Covid 19 : « La distance sociale peut être physique, mais pas psychologique »

Le déconfinement tant attendu est là, et avec lui la question de notre rapport à l’autre. Peut-on retrouver des relations fraternelles et sociales, dans une ambiance de méfiance sanitaire, où l’autre est potentiellement vecteur de maladie mortelle ? Quelques réponses avec Mgr Benoist de Sinety, vicaire général du diocèse de Paris.

Mgr Benoist de Sinety, vicaire général du diocèse de Paris.
Mgr Benoist de Sinety, vicaire général du diocèse de Paris.
© Yannick Boschat

Paris Notre-Dame – Nos comportements sociaux sont désormais déterminés par des gestes « barrière » et des masques ; parfois par la peur. Que faire face à cela ?

Mgr Benoist de Sinety – Tout d’abord, nous sommes inégaux devant la maladie et le risque de contracter un virus. Ceux qui vivent avec des risques objectifs, ou avec des gens à risques, doivent à tout prix se protéger : c’est un devoir. On ne peut pas se mettre en danger de manière déraisonnable. L’autre inégalité est celle des facteurs psychologiques qui nous habitent. Nous sommes inégaux face à la peur, qui n’est pas forcément maîtrisable par tous. Il est donc très important de ne pas nous juger là-dessus. Cela dit, je suis frappé par la terminologie générale employée. Les gestes « barrière » ; la distanciation « sociale » : ce vocabulaire inclut une défiance. Le mot « social » n’est pourtant pas censé aller de pair avec le terme « distanciation ». La distance sociale peut être physique, mais pas psychologique. Les mots construisent des attitudes qui deviennent réalité. Pourquoi ne pas parler de gestes « protecteurs » ? Ce mot implique une envie de protéger l’autre, et donc une certaine vision. Tout est question de regard : il ne faudrait pas tant voir l’autre comme un propagateur de virus, que comme un prochain à protéger. Nos attitudes, si « distantes » physiquement soient-elles, peuvent véhiculer autre chose que la peur.

P. N.-D. – Nos gestes de proximité sont culturellement liés au toucher. Faut-il alors accepter d’en prendre parfois le risque ?

B. S. – Chacun est appelé à une responsabilité citoyenne selon sa santé et celle des autres.
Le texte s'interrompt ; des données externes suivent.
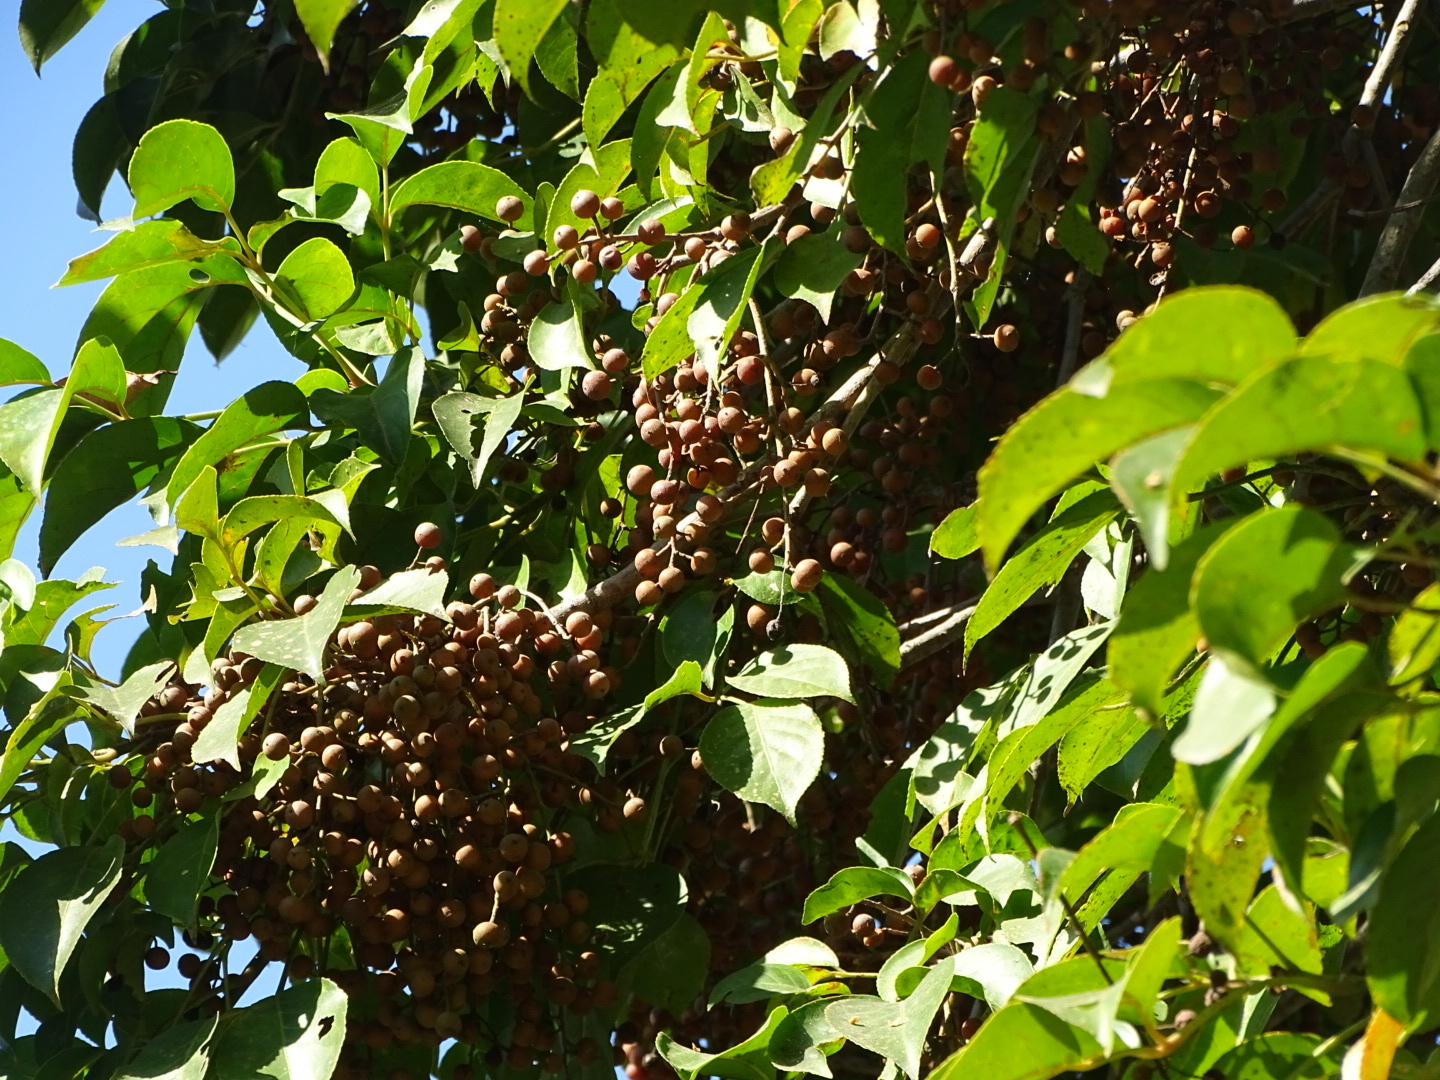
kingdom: Plantae
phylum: Tracheophyta
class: Magnoliopsida
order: Malpighiales
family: Phyllanthaceae
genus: Bischofia
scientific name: Bischofia javanica
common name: Javanese bishopwood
Cela ne nous empêche pas de jauger nos actes à l’aune du bien recherché. Si une personne est malade, seule, et qu’elle a besoin de moi : oui, je prends le risque (de manière raisonnable) d’être contaminé, mais pour un bien supérieur : que cette personne aille mieux. Même chose pour le pauvre à notre porte. Le choix du risque est très personnel. Selon nos « contextes », nous ne ferons pas tous le même. Le seul risque que nous sommes tous obligés de prendre en tant que chrétiens, à mon sens, est celui de porter témoignage. À chacun de décider comment faire. Quant à la suspension des gestes de proximité, c’est en effet une forme de désincarnation qui prend à rebours ce que le christianisme apporte au monde. Ce n’est pas simple. Nous pouvons réfléchir à des manières de faire et d’être, qui puissent permettre aux gens de goûter la force et l’importance de leur humanité. De témoigner que l’homme est aimable. Comment va-t-on inventer d’être à nouveau ensemble et de se dire malgré tout que l’on s’aime ?

P. N.-D. – Chrétiens, citoyens, sur quoi peut-on agir ?

B. S. – L’accompagnement des (nouvelles) pauvretés économiques et morales est un enjeu considérable. Beaucoup de personnes sortent de cette crise avec des blessures psychologiques, affectives, humaines, dues à la solitude endurée et non préparée… sur fond de « dramaturgie » – nombre de morts annoncé chaque jour ; vocabulaire traumatisant. Nous manquons cruellement d’une parole politique sur le monde de demain qui est à construire. Nous avons en effet expérimenté combien notre société était fragile : de toutes nos sécurités et assurances, aucune ne nous a protégé contre ce virus. Quel pacte social choisir ? Comment et sur qui voulons-nous assurer notre vie personnelle et collective ? Nous sommes appelés à avoir le courage d’analyser et de contribuer à bâtir ce monde de demain.